====== TEXTO FORNECIDO

Que papel desempenha o Alentejo na sua arte?

Eu sou alentejano apesar de ter nascido em Lisboa. O coração do Alentejo faz parte das minhas obras, pois todas as minhas esculturas foram esculpidas com mármore do Alentejo, proveniente das pedreiras de Vila Viçosa e Vila Verde de Ficalho.

 

Dos trabalhos desenvolvidos ao longo da carreira, alguns mais marcantes?

Tenho duas obras que foram marcantes pelo reconhecimento atribuído: a obra “Germinar”, que conquistou o prémio na 7.ª Bienal Salão das Artes da Vidigueira, em 2012; e a obra “Eclosão”, que conquistou o segundo lugar na 5.ª edição do Prémio Ibérico de Escultura Cidade de Serpa, no ano 2012. Estas obras têm uma importância especial, porque passaram por um exigente processo de avaliação feito por professores portugueses e espanhóis, de renome nas áreas da escultura e artes plásticas, e provenientes das faculdades de belas artes.

 

Como são identificadas as temáticas alvo de criação?

Normalmente não sou eu que escolho as temáticas, as temáticas é que me seguem, é que surgem em mim de uma forma completamente natural e espontânea, são como o respirar, apesar de, como já referi, ter uma certa tendência em fazer esculturas que evoquem influência feminina.

 

Onde podem ser apreciadas as suas obras?

============
====== REGISTOS EXTRAÍDOS

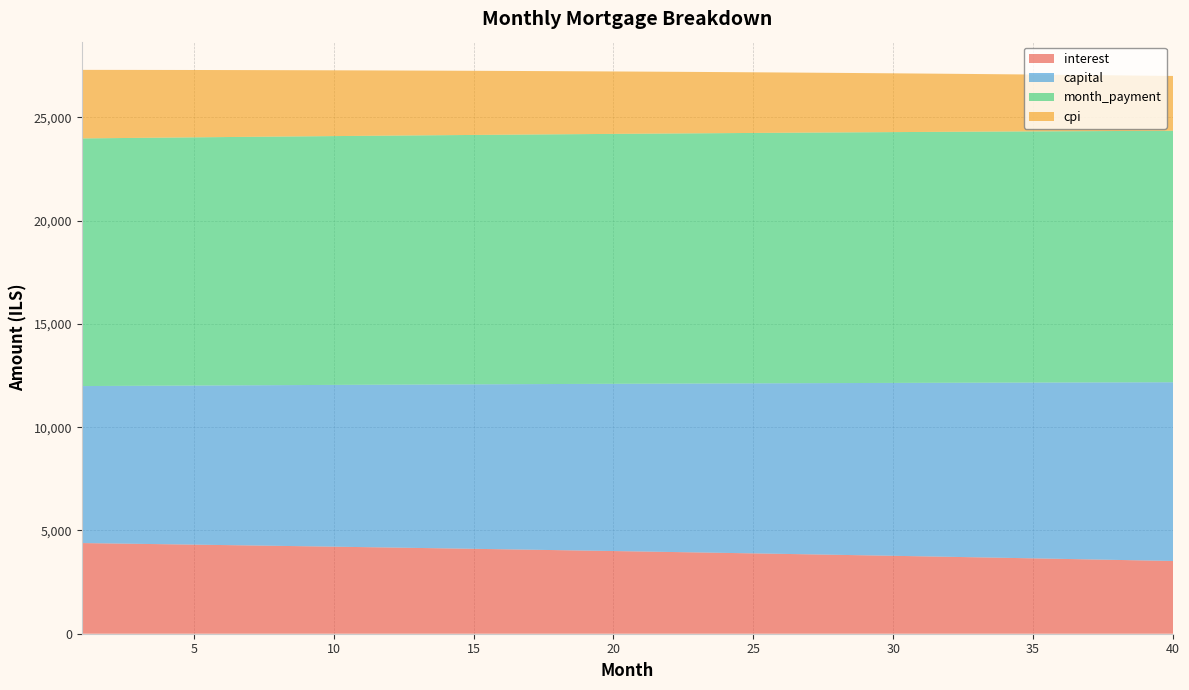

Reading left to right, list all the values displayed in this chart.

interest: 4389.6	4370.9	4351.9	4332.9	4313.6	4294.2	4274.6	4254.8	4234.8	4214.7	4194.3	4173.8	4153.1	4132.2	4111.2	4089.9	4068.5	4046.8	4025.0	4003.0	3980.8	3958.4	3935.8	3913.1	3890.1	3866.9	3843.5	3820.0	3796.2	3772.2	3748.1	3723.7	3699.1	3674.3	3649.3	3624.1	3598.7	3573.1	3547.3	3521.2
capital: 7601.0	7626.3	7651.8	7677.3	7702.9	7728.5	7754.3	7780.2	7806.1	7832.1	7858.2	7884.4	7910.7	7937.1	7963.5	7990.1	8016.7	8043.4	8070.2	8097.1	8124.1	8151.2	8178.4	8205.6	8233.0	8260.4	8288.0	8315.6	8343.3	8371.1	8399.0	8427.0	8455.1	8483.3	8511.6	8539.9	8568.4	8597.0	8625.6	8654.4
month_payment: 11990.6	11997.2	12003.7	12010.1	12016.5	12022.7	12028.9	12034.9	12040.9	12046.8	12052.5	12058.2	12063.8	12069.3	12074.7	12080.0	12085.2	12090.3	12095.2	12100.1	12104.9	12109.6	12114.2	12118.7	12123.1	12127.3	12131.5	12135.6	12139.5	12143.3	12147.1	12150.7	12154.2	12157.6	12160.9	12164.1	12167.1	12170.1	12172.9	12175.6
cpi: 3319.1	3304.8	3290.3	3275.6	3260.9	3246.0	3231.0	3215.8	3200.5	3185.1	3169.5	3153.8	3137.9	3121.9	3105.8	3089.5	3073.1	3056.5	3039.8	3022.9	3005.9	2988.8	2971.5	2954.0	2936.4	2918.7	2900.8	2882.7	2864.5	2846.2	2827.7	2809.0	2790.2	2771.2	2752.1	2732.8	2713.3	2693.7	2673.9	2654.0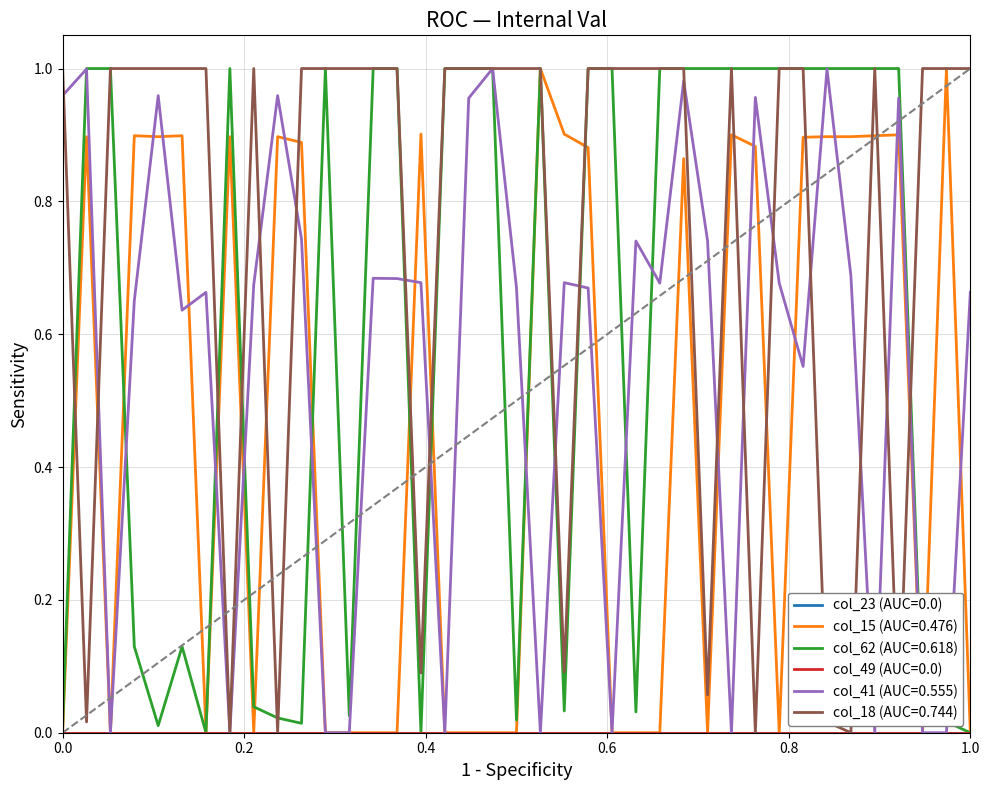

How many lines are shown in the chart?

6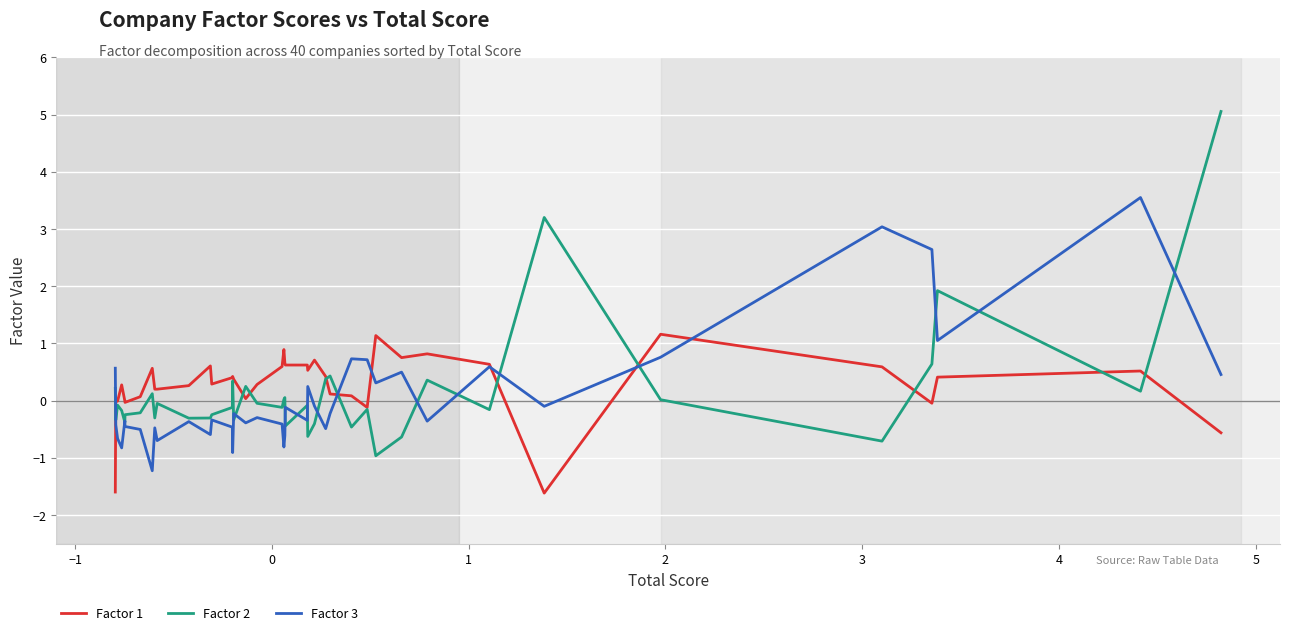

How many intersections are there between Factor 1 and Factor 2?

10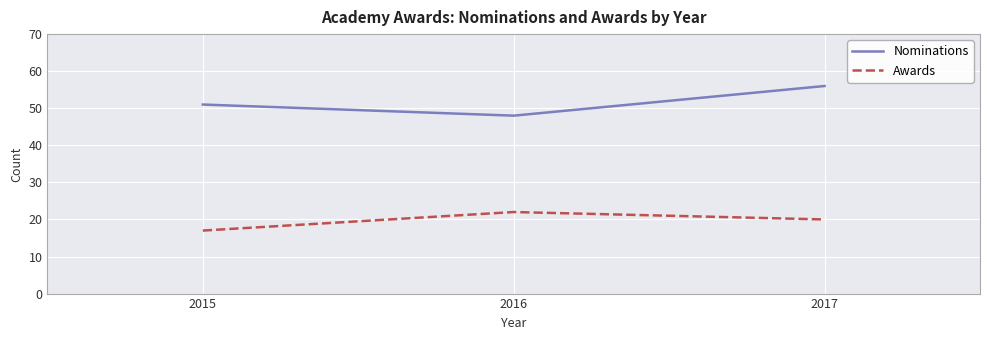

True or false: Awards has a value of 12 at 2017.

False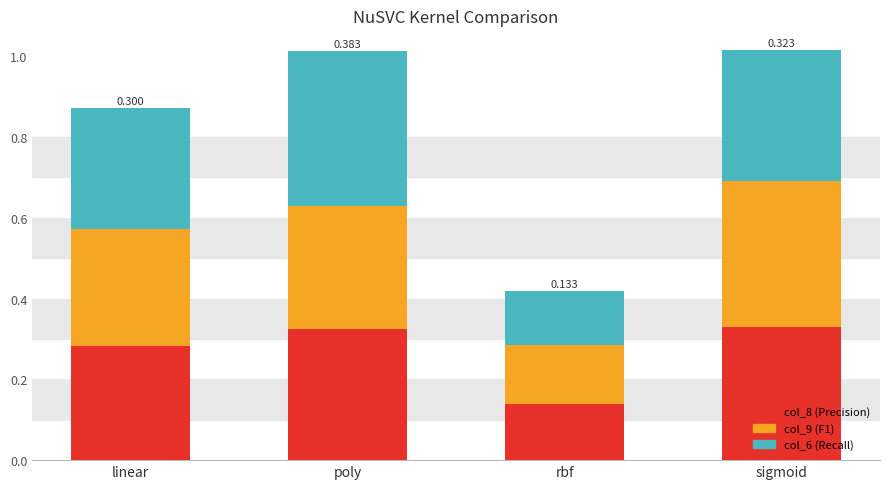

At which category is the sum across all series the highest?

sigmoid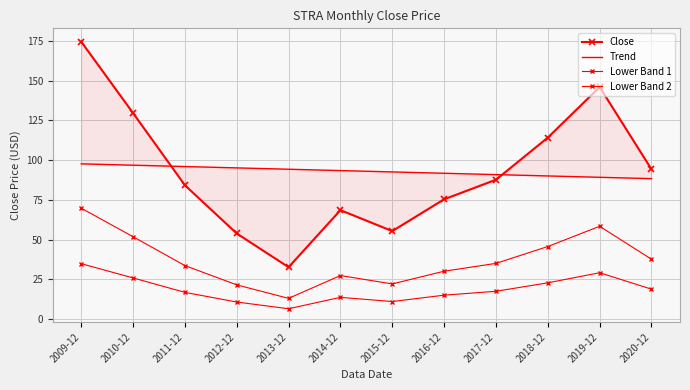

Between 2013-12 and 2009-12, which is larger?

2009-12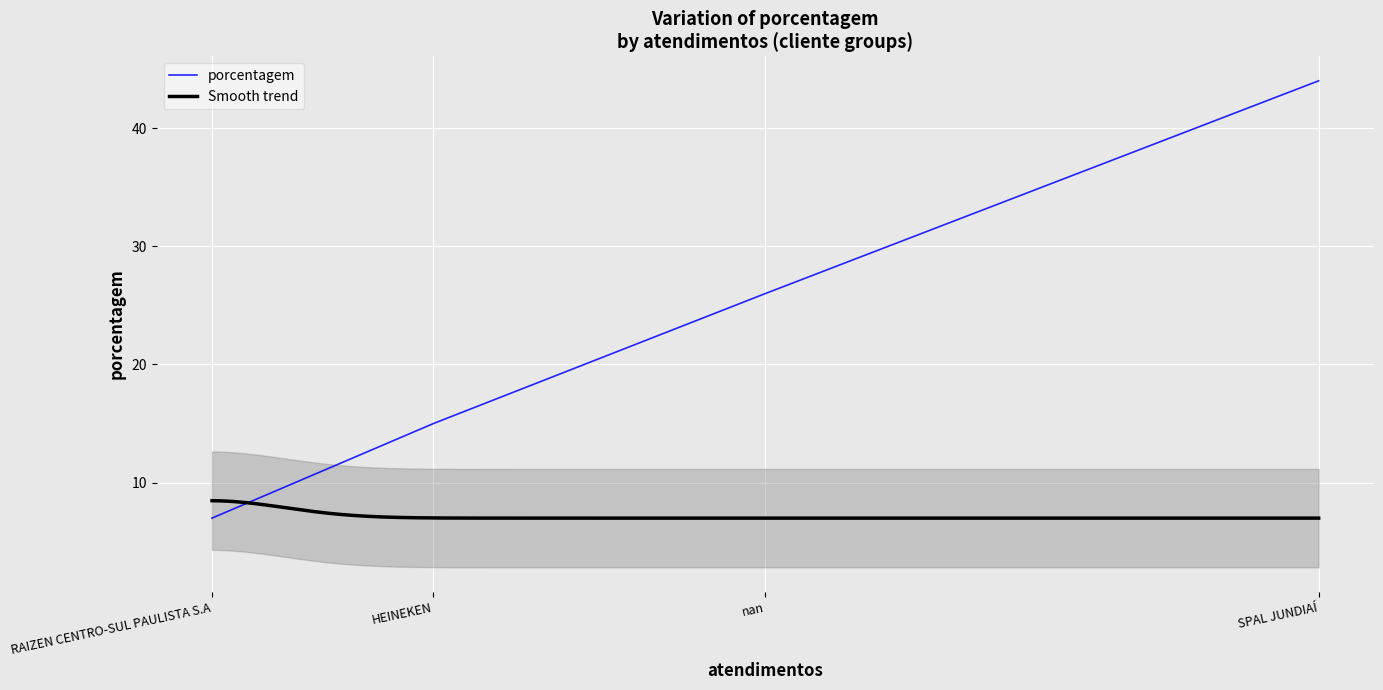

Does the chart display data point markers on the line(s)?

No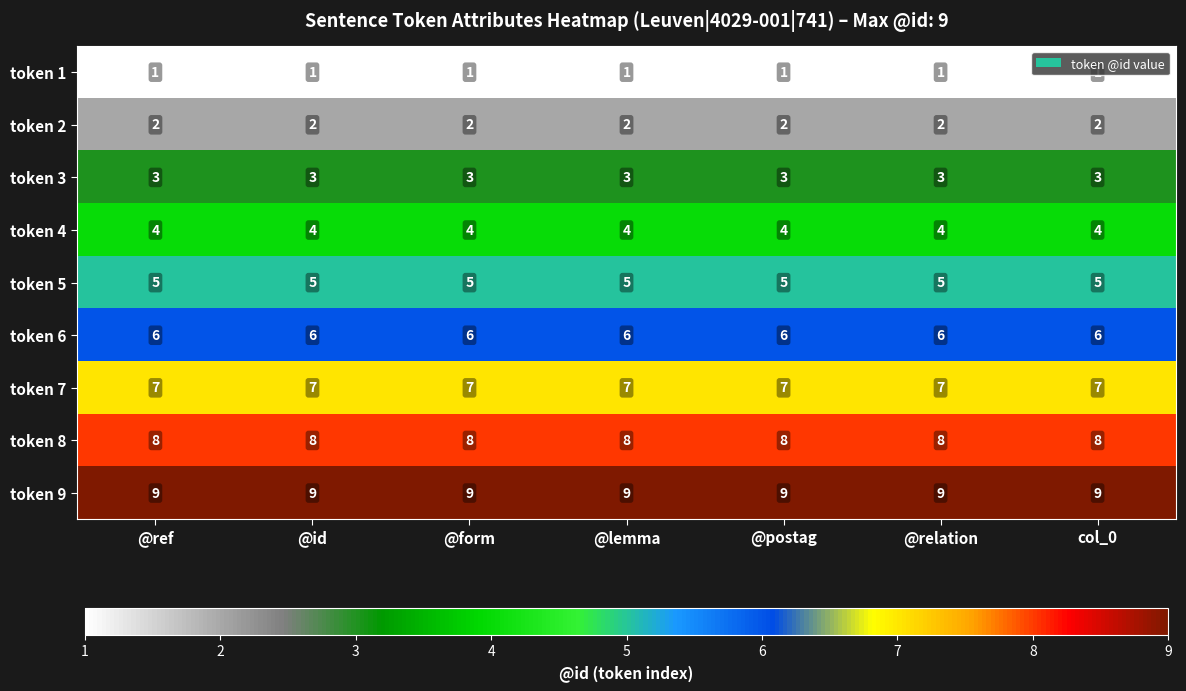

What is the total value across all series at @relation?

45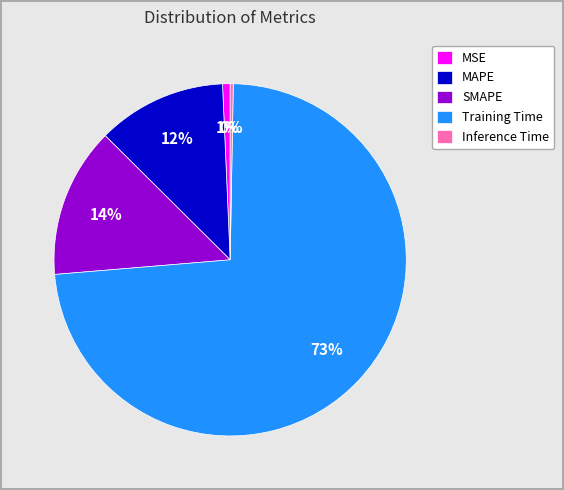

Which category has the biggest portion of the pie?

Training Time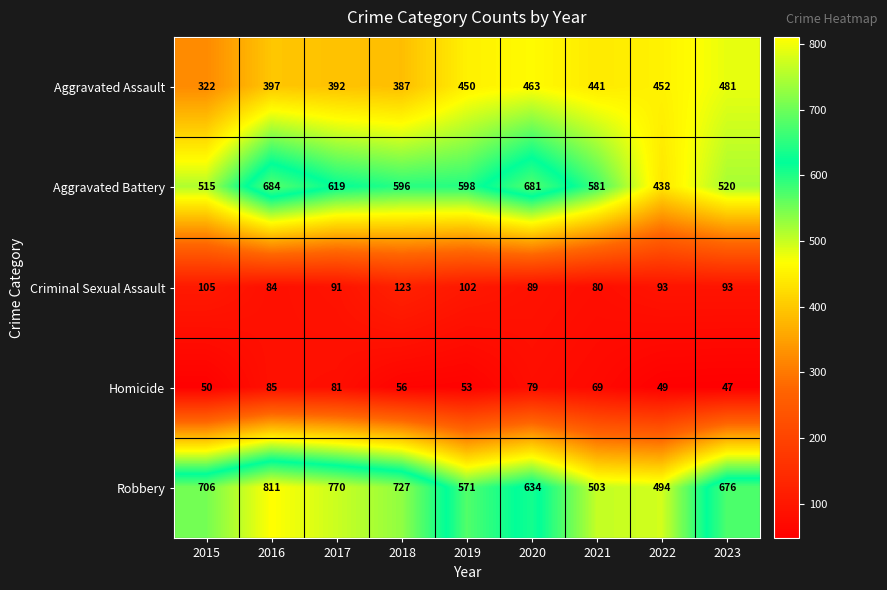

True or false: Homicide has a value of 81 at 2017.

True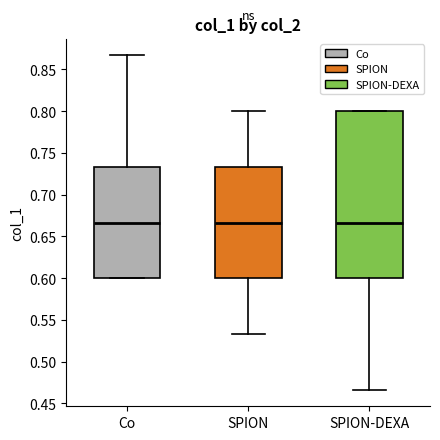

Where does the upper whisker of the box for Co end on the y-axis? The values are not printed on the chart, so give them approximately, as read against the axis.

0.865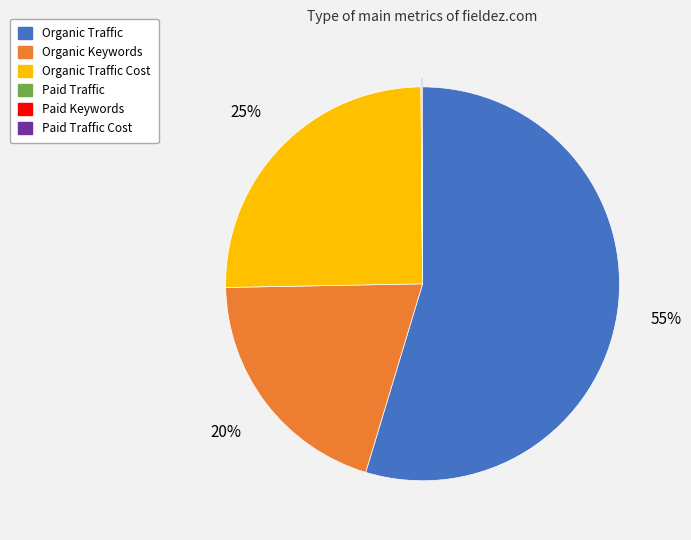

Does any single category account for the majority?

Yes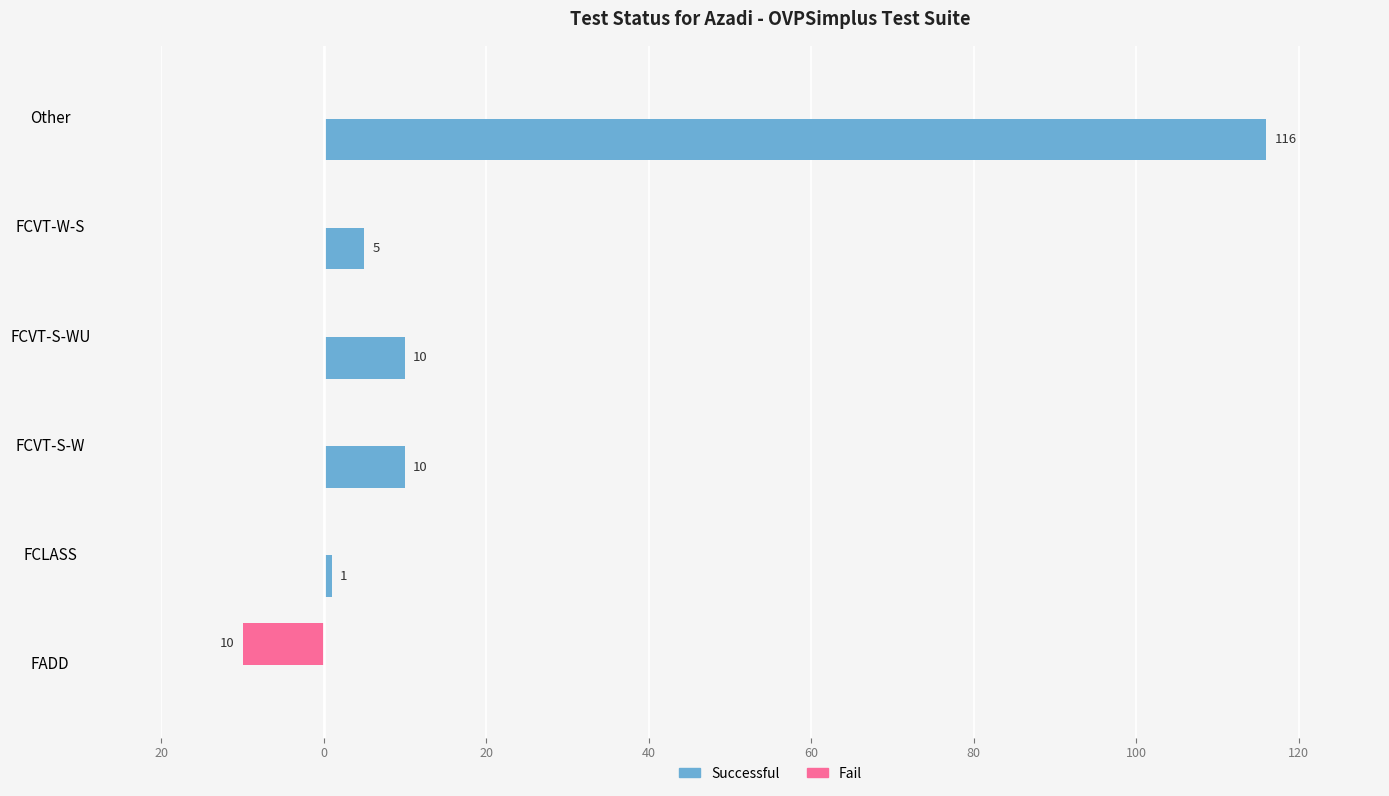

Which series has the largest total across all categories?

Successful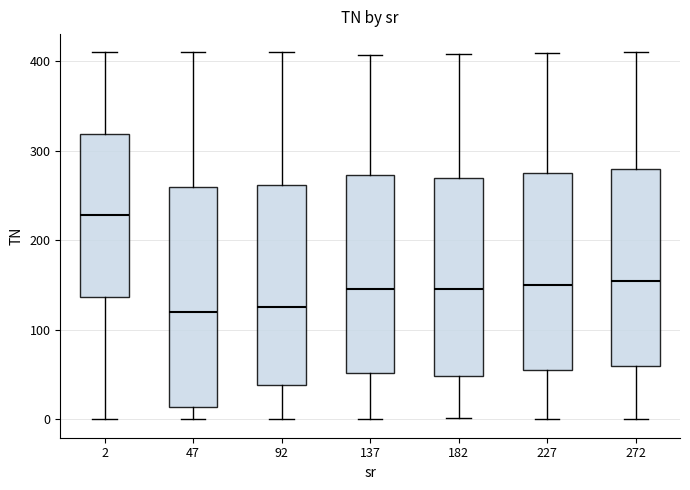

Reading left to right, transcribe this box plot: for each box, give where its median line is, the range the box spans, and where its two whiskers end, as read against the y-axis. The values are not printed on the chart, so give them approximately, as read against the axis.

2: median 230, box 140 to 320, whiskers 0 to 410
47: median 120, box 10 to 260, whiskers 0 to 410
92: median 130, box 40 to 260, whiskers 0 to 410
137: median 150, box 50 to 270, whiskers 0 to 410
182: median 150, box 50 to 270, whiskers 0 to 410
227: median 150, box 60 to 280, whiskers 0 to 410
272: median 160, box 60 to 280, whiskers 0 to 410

============

> _PROBLEMA_
Copie tal como está no texto fornecido o trecho que começa em "Tenho duas obras" e vai até "evoquem influência feminina.", inclusive.

> _RESPOSTA_
Tenho duas obras que foram marcantes pelo reconhecimento atribuído: a obra “Germinar”, que conquistou o prémio na 7.ª Bienal Salão das Artes da Vidigueira, em 2012; e a obra “Eclosão”, que conquistou o segundo lugar na 5.ª edição do Prémio Ibérico de Escultura Cidade de Serpa, no ano 2012. Estas obras têm uma importância especial, porque passaram por um exigente processo de avaliação feito por professores portugueses e espanhóis, de renome nas áreas da escultura e artes plásticas, e provenientes das faculdades de belas artes.

 

Como são identificadas as temáticas alvo de criação?

Normalmente não sou eu que escolho as temáticas, as temáticas é que me seguem, é que surgem em mim de uma forma completamente natural e espontânea, são como o respirar, apesar de, como já referi, ter uma certa tendência em fazer esculturas que evoquem influência feminina.